One outstanding example we use in the report is a brand re-evaluating its classic search campaign. Product promotion was mapped to the wrong patient life-cycle phase. The brand was buying search ads and optimizing content educating customers on the illness. Evaluating customer behavior showed that consumers already relied on high-quality free information available online that the brand was wasting spend on competing with. What the consumer really needed to convert to a customer was to be able to locate a retailer easily while out and about on a mobile phone. The brand optimized mobile search to drive sales and saw a much better ROI.

As more customers, both consumer and professional, turn to the Web for health products and services, it makes sense that this is where brands in this space must follow.

What’s stopping them? Yeah, regulations for pharma/medical/OTC can be a barrier, but as one leading agency told us, “There’s almost nothing that pharma and healthcare can’t do; there’s just additional considerations and planning.” 
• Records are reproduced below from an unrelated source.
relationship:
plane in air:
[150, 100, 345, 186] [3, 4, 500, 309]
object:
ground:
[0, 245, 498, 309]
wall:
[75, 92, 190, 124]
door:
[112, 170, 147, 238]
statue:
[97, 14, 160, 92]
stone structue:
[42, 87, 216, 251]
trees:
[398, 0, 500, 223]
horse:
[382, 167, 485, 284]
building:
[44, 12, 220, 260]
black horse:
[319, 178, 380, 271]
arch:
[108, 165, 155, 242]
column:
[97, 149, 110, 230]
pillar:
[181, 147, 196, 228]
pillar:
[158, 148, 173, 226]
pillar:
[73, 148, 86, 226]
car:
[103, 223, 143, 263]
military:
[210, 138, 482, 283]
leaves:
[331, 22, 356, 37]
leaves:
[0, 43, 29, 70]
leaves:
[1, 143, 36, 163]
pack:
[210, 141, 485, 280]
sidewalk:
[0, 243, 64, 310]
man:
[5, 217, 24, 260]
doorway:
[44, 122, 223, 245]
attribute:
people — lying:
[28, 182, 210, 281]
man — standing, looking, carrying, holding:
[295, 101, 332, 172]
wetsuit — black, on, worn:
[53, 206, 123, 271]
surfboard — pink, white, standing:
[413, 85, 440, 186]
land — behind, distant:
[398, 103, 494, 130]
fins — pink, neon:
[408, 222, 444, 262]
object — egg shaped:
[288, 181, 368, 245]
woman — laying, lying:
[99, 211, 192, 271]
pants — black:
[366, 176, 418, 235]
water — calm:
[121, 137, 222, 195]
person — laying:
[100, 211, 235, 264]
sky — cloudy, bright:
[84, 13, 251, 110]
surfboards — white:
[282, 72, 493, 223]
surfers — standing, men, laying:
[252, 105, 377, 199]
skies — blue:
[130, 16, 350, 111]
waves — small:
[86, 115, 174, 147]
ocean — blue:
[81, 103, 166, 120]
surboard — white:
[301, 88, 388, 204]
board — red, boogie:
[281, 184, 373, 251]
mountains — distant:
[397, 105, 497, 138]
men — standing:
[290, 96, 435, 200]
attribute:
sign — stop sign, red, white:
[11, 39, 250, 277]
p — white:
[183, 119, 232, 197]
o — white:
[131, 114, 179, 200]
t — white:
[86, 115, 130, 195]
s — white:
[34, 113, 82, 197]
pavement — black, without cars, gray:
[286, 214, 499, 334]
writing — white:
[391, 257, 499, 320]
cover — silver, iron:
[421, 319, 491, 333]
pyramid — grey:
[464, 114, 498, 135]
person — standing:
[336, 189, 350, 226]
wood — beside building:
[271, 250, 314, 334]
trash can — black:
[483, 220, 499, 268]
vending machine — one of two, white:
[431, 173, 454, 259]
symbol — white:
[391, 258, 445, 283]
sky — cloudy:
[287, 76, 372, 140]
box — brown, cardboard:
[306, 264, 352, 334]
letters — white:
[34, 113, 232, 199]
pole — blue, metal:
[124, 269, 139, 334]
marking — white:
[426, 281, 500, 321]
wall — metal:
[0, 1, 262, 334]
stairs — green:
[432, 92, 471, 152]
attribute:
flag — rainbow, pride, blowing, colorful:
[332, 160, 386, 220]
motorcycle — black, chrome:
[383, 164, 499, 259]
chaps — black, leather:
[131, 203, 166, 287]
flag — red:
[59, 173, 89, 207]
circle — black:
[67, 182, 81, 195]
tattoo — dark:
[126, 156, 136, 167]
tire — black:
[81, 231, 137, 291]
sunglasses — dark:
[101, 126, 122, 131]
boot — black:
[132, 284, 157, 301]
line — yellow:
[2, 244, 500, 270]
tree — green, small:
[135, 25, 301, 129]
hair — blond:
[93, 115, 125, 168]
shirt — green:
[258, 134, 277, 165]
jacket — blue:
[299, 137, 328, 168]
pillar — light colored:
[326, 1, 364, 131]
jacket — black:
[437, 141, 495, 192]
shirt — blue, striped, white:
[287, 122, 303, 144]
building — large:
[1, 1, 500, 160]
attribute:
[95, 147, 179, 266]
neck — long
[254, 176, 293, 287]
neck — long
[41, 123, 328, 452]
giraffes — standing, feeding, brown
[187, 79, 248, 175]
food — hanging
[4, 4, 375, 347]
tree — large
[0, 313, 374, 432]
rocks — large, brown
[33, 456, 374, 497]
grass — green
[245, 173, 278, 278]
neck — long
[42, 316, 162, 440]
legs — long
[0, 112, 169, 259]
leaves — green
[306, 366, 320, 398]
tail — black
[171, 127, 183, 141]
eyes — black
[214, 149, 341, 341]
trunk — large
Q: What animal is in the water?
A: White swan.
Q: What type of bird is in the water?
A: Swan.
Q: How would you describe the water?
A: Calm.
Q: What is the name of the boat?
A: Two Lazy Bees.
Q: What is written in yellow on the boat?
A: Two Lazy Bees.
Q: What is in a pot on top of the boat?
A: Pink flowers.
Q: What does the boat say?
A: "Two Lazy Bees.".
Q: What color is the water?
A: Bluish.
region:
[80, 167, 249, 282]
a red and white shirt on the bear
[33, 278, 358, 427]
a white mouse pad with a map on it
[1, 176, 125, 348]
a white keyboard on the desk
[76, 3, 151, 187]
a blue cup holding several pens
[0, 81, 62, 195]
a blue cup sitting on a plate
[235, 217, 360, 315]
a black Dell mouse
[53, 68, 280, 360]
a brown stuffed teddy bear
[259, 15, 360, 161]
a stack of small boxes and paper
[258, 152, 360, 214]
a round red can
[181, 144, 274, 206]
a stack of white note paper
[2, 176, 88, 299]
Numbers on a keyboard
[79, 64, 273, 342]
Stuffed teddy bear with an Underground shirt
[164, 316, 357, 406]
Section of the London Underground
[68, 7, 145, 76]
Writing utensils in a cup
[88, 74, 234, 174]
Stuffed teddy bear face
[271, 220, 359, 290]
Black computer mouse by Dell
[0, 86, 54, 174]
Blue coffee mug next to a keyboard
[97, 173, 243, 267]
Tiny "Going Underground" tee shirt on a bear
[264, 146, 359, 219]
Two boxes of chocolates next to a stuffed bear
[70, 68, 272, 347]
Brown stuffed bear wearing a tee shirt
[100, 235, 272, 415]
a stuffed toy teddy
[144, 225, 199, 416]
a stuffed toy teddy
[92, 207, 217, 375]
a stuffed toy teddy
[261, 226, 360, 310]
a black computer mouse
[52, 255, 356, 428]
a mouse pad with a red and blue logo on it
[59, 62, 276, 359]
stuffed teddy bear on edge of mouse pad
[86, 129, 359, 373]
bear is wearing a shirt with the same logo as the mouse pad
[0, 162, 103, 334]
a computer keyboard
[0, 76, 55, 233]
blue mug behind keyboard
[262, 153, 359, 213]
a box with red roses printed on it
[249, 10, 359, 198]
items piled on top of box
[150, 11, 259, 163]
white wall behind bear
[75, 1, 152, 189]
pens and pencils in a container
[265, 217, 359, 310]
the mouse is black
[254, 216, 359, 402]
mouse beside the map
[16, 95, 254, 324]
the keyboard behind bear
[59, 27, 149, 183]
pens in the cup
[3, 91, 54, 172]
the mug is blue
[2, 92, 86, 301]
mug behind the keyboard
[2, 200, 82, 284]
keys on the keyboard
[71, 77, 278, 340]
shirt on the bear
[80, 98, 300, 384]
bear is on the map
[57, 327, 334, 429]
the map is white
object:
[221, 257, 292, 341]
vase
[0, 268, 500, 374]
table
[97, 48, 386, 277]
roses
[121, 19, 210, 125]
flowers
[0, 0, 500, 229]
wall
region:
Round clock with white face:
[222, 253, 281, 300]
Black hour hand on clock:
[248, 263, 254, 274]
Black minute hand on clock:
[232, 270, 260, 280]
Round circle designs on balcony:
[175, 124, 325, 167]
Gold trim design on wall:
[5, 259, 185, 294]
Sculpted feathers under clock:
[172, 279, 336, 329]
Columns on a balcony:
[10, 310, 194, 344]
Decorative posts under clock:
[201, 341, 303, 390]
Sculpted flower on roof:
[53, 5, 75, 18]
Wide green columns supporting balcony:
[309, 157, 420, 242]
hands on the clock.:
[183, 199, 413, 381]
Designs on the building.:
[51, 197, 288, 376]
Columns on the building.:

My new report, “Innovate Interactive Healthcare Marketing Without Rocking The Boat,” addresses interactive healthcare marketing in four ways;

  1. Provides research into the digital opportunity for health and wellness and some benchmarks on customer behavior and industry spend
  2. Clearly pinpoints the barriers (beyond the obvious) so that organizations can look at where and how they need to problem solve
  3. Recommends the three values healthcare needs to adopt today to activate innovation within their organization’s interactive marketing
  4. Provides a process and planning framework that digital marketers in this industry can use to develop their campaign strategies (we’ve even made this a downloadable planning matrix for you to use or adapt)

As always, a lot of the credit goes to those already innovating in the healthcare industry today who were willing to share their thoughts, learnings, ideas, and experiences. A big thank-you to those who contributed to the report: Across Health, British Medical Association, Cambridge BioMarketing, Digitas Health, Edelman Digital Health, GSW, Novartis, and Philips Healthcare.